### Trecho de origem
*-*-*

Finalmente, as disposições argentinas na Falkland Ocidental tiveram muito pouco propósito, além de monitorar a atividade naval no Estreito das Falklands e possivelmente interditar vôos sobre seu espaço aéreo. Quase 20 porcento da guarnição argentina nas Falklands ocupavam as duas principais posições na Falkland Ocidental, que a maioria dos estrategistas teria rejeitado imediatamente como trampolim potencial para um ataque britânico contra a Falkland Oriental, já que os desembarques lá, inevitavelmente, exigiriam uma segunda operação anfíbia. No evento, as tropas na Falkland Ocidental - que possuía pouco valor estratégico, exceto a pista de pouso em Pebble Island que, de qualquer forma, o SAS já tinha destruído uma semana antes dos desembarques principais - não desempenharam papel algum nas operações no leste, tornando os cerca de 1.700 soldados lá efetivamente impotentes.

*-*-*

### Entradas listadas
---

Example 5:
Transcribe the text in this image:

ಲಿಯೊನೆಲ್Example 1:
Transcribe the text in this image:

*-*-*

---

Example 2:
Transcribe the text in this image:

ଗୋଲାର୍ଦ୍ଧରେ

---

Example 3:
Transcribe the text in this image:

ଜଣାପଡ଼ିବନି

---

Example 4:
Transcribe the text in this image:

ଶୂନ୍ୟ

*-*-*

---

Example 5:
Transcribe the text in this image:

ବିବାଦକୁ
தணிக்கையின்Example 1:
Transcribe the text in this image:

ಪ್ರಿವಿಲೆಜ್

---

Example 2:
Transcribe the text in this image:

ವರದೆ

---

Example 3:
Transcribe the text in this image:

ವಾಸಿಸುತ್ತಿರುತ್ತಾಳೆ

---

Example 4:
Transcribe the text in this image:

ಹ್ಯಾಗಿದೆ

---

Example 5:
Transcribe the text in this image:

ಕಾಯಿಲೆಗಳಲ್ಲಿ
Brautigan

*-*-*

### Problemas a resolver
1 > Transcreva, do trecho sobre a Falkland Ocidental, a parte que começa com as palavras que contêm "Finalmente, as disposições" e termina com "lá efetivamente impotentes.".
2 > Responda com base no trecho sobre a Falkland Ocidental:
(a) Que parcela da guarnição argentina nas Falklands ocupava as duas principais posições na Falkland Ocidental?
(b) Em que ilha ficava a pista de pouso destruída pelo SAS, e quanto tempo antes dos desembarques principais isso ocorreu?
(c) Quantos soldados estavam na Falkland Ocidental, aproximadamente?
As entradas não têm relação com o trecho sobre a Falkland Ocidental.

### Respostas a seguir
1 >
Finalmente, as disposições argentinas na Falkland Ocidental tiveram muito pouco propósito, além de monitorar a atividade naval no Estreito das Falklands e possivelmente interditar vôos sobre seu espaço aéreo. Quase 20 porcento da guarnição argentina nas Falklands ocupavam as duas principais posições na Falkland Ocidental, que a maioria dos estrategistas teria rejeitado imediatamente como trampolim potencial para um ataque britânico contra a Falkland Oriental, já que os desembarques lá, inevitavelmente, exigiriam uma segunda operação anfíbia. No evento, as tropas na Falkland Ocidental - que possuía pouco valor estratégico, exceto a pista de pouso em Pebble Island que, de qualquer forma, o SAS já tinha destruído uma semana antes dos desembarques principais - não desempenharam papel algum nas operações no leste, tornando os cerca de 1.700 soldados lá efetivamente impotentes.

2 >
(a) Quase 20 por cento.
(b) Em Pebble Island, uma semana antes dos desembarques principais.
(c) Cerca de 1.700.